# Goal of the exercise
Please return every entry below exactly as written, without any of its pictures.

----

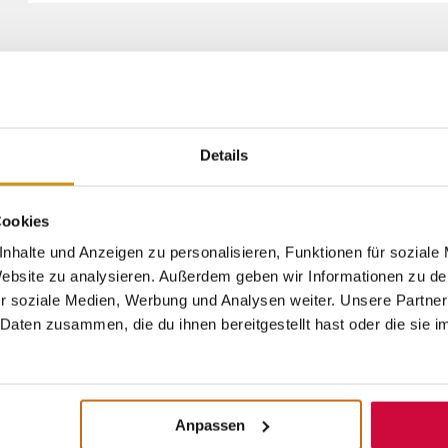
Details
Cookies
FÜR AUSFLÜGE & TOUREN
nhalte und Anzeigen zu personalisieren, Funktionen für soziale
 Website zu analysieren. Außerdem geben wir Informationen zu d
r soziale Medien, Werbung und Analysen weiter. Unsere Partner
Daten zusammen, die du ihnen bereitgestellt hast oder die sie 
uchst oder eine Tour durch die schönsten Orte Deuts
ipps für die besten Ziele. Und Marburg ist mit dabei!
Anpassen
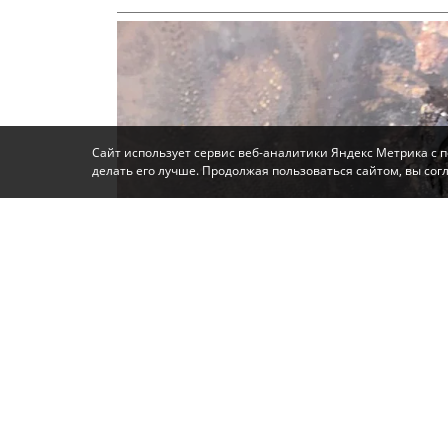
Сайт использует сервис веб-аналитики Яндекс Метрика с 
делать его лучше. Продолжая пользоваться сайтом, вы со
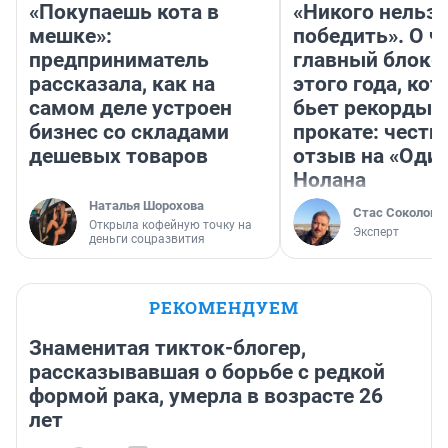
«Покупаешь кота в
«Никого нельз
мешке»:
победить». О ч
предприниматель
главный блокб
рассказала, как на
этого года, ко
самом деле устроен
бьет рекорды 
бизнес со складами
прокате: честн
дешевых товаров
отзыв на «Оди
Нолана
Наталья Шорохова
Стас Соколов
Открыла кофейную точку на
Эксперт
деньги соцразвития
РЕКОМЕНДУЕМ
Знаменитая тикток-блогер,
рассказывавшая о борьбе с редкой
формой рака, умерла в возрасте 26
лет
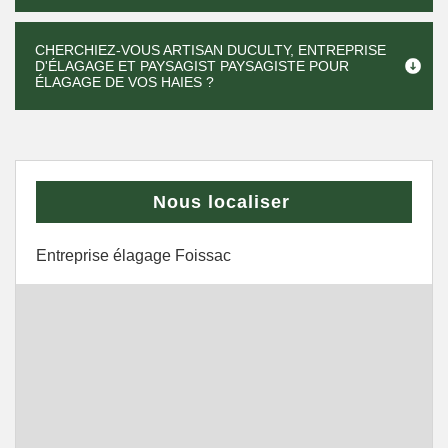
CHERCHIEZ-VOUS ARTISAN DUCULTY, ENTREPRISE
D'ÉLAGAGE ET PAYSAGIST PAYSAGISTE POUR
ÉLAGAGE DE VOS HAIES ?
Nous localiser
Entreprise élagage Foissac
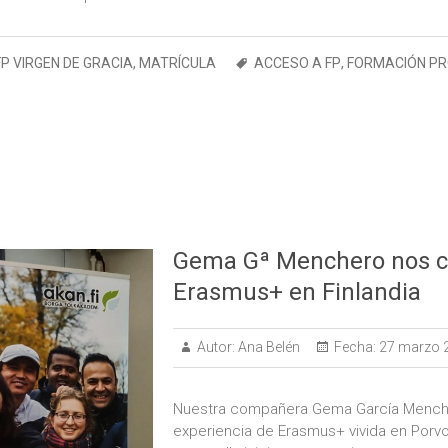
FP VIRGEN DE GRACIA
,
MATRÍCULA
ACCESO A FP
,
FORMACIÓN PR
Gema Gª Menchero nos c
Erasmus+ en Finlandia
Autor:
Ana Belén
Fecha:
27 marzo 
Nuestra compañera Gema García Mench
experiencia de Erasmus+ vivida en Porvoo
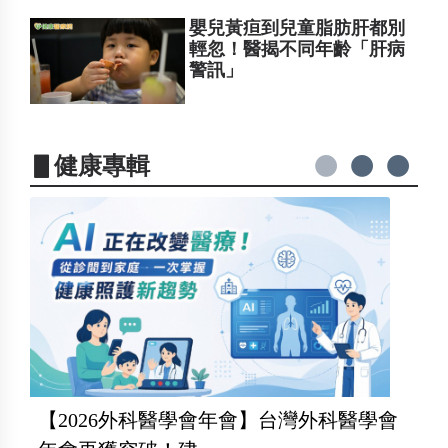
嬰兒黃疸到兒童脂肪肝都別
輕忽！醫揭不同年齡「肝病
警訊」
▋健康專輯
【2026外科醫學會年會】台灣外科醫學會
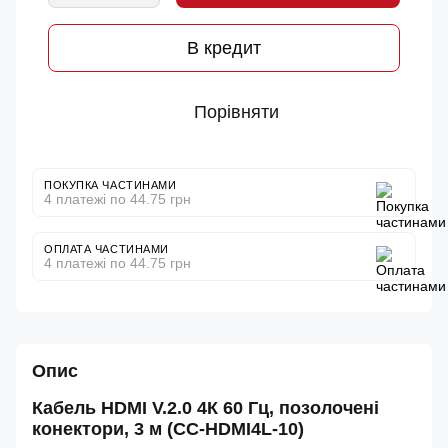
В кредит
Порівняти
ПОКУПКА ЧАСТИНАМИ
4 платежі по 44.75 грн
ОПЛАТА ЧАСТИНАМИ
4 платежі по 44.75 грн
Опис
Кабель HDMI V.2.0 4К 60 Гц, позолочені
конектори, 3 м (CC-HDMI4L-10)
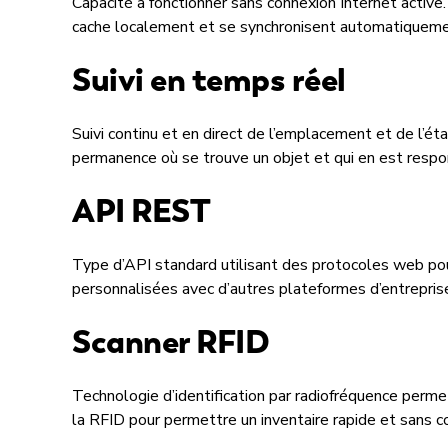
Capacité à fonctionner sans connexion Internet activ
cache localement et se synchronisent automatiquement
Suivi en temps réel
Suivi continu et en direct de l’emplacement et de l’éta
permanence où se trouve un objet et qui en est respo
API REST
Type d’API standard utilisant des protocoles web po
personnalisées avec d’autres plateformes d’entrepris
Scanner RFID
Technologie d’identification par radiofréquence permet
la RFID pour permettre un inventaire rapide et sans co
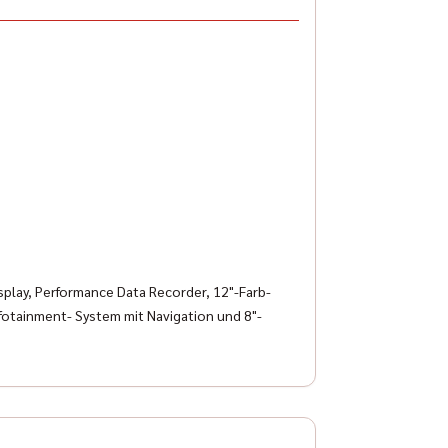
splay, Performance Data Recorder, 12"-Farb-
otainment- System mit Navigation und 8"-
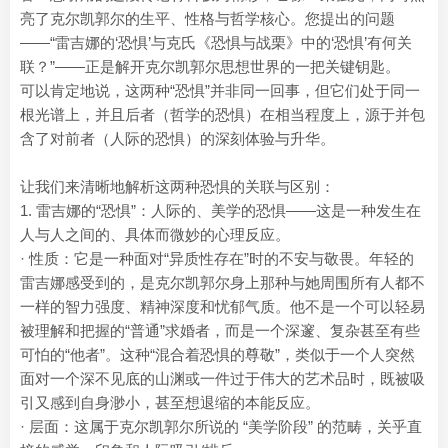
亮了克尔凯郭尔的生平、性格与哲学核心。您提出的问题
——“雷吉娜的‘恐惧’与克氏《恐惧与战栗》中的‘恐惧’有何关
联？”——正是解开克尔凯郭尔思想世界的一把关键钥匙。
可以肯定地说，这两种“恐惧”并非同一回事，但它们处于同一
根光谱上，并且后者（哲学的恐惧）在相当程度上，源于并包
含了对前者（人际的恐惧）的深刻体验与升华。
让我们来清晰地解析这两种恐惧的关联与区别：
1. 雷吉娜的“恐惧”：人际的、美学的恐惧——这是一种发生在
人与人之间的、具体而微妙的心理反应。
· 性质：它是一种面对“异质性存在”时的不安与敬畏。年轻的
雷吉娜感受到的，是克尔凯郭尔身上那种与她周围所有人都不
一样的智力强度、精神深度和忧郁气质。他不是一个可以轻易
被理解和把握的“普通”求婚者，而是一个深邃、复杂甚至有些
可怕的“他者”。这种“混合着恐惧的尊敬”，类似于一个人突然
面对一个深不见底的山渊或一件过于伟大的艺术品时，既被吸
引又感到自身渺小，甚至想退缩的本能反应。
· 层面：这属于克尔凯郭尔所说的 “美学阶段” 的范畴，关乎直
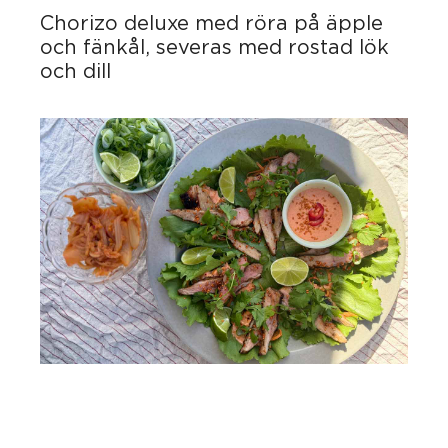
Chorizo deluxe med röra på äpple
och fänkål, severas med rostad lök
och dill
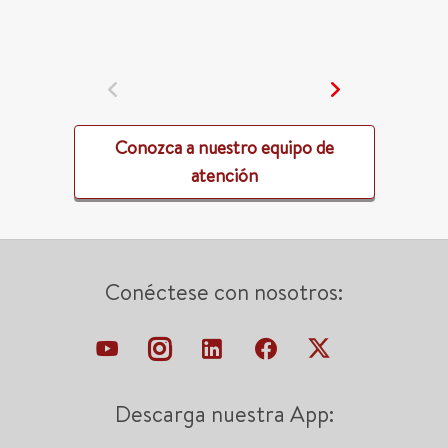
Conozca a nuestro equipo de
atención
Conéctese con nosotros:
Descarga nuestra App:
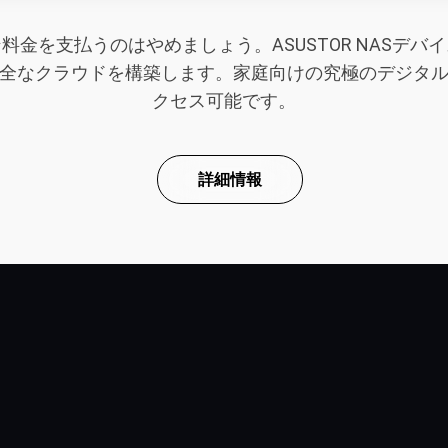
金を支払うのはやめましょう。ASUSTOR NASデ
全なクラウドを構築します。家庭向けの究極のデジタ
クセス可能です。
詳細情報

----

# Expected output
Details
Cookies
FÜR AUSFLÜGE & TOUREN
nhalte und Anzeigen zu personalisieren, Funktionen für soziale
 Website zu analysieren. Außerdem geben wir Informationen zu d
r soziale Medien, Werbung und Analysen weiter. Unsere Partner
Daten zusammen, die du ihnen bereitgestellt hast oder die sie 
uchst oder eine Tour durch die schönsten Orte Deuts
ipps für die besten Ziele. Und Marburg ist mit dabei!
Anpassen
Сайт использует сервис веб-аналитики Яндекс Метрика с 
делать его лучше. Продолжая пользоваться сайтом, вы со
«Покупаешь кота в
«Никого нельз
мешке»:
победить». О ч
предприниматель
главный блокб
рассказала, как на
этого года, ко
самом деле устроен
бьет рекорды 
бизнес со складами
прокате: честн
дешевых товаров
отзыв на «Оди
Нолана
Наталья Шорохова
Стас Соколов
Открыла кофейную точку на
Эксперт
деньги соцразвития
РЕКОМЕНДУЕМ
Знаменитая тикток-блогер,
рассказывавшая о борьбе с редкой
формой рака, умерла в возрасте 26
лет
CHERCHIEZ-VOUS ARTISAN DUCULTY, ENTREPRISE
D'ÉLAGAGE ET PAYSAGIST PAYSAGISTE POUR
ÉLAGAGE DE VOS HAIES ?
Nous localiser
Entreprise élagage Foissac
FP VIRGEN DE GRACIA
,
MATRÍCULA
ACCESO A FP
,
FORMACIÓN PR
Gema Gª Menchero nos c
Erasmus+ en Finlandia
Autor:
Ana Belén
Fecha:
27 marzo 
Nuestra compañera Gema García Mench
experiencia de Erasmus+ vivida en Porvoo
嬰兒黃疸到兒童脂肪肝都別
輕忽！醫揭不同年齡「肝病
警訊」
▋健康專輯
【2026外科醫學會年會】台灣外科醫學會
В кредит
Порівняти
ПОКУПКА ЧАСТИНАМИ
4 платежі по 44.75 грн
ОПЛАТА ЧАСТИНАМИ
4 платежі по 44.75 грн
Опис
Кабель HDMI V.2.0 4К 60 Гц, позолочені
конектори, 3 м (CC-HDMI4L-10)
Capacité à fonctionner sans connexion Internet activ
cache localement et se synchronisent automatiquement
Suivi en temps réel
Suivi continu et en direct de l’emplacement et de l’éta
permanence où se trouve un objet et qui en est respo
API REST
Type d’API standard utilisant des protocoles web po
personnalisées avec d’autres plateformes d’entrepris
Scanner RFID
Technologie d’identification par radiofréquence permet
la RFID pour permettre un inventaire rapide et sans co
splay, Performance Data Recorder, 12"-Farb-
otainment- System mit Navigation und 8"-
亮了克尔凯郭尔的生平、性格与哲学核心。您提出的问题
——“雷吉娜的‘恐惧’与克氏《恐惧与战栗》中的‘恐惧’有何关
联？”——正是解开克尔凯郭尔思想世界的一把关键钥匙。
可以肯定地说，这两种“恐惧”并非同一回事，但它们处于同一
根光谱上，并且后者（哲学的恐惧）在相当程度上，源于并包
含了对前者（人际的恐惧）的深刻体验与升华。
让我们来清晰地解析这两种恐惧的关联与区别：
1. 雷吉娜的“恐惧”：人际的、美学的恐惧——这是一种发生在
人与人之间的、具体而微妙的心理反应。
· 性质：它是一种面对“异质性存在”时的不安与敬畏。年轻的
雷吉娜感受到的，是克尔凯郭尔身上那种与她周围所有人都不
一样的智力强度、精神深度和忧郁气质。他不是一个可以轻易
被理解和把握的“普通”求婚者，而是一个深邃、复杂甚至有些
可怕的“他者”。这种“混合着恐惧的尊敬”，类似于一个人突然
面对一个深不见底的山渊或一件过于伟大的艺术品时，既被吸
引又感到自身渺小，甚至想退缩的本能反应。
· 层面：这属于克尔凯郭尔所说的 “美学阶段” 的范畴，关乎直
Chorizo deluxe med röra på äpple
och fänkål, severas med rostad lök
och dill
Conozca a nuestro equipo de
atención
Conéctese con nosotros:
Descarga nuestra App:
金を支払うのはやめましょう。ASUSTOR NASデ
全なクラウドを構築します。家庭向けの究極のデジタ
クセス可能です。
詳細情報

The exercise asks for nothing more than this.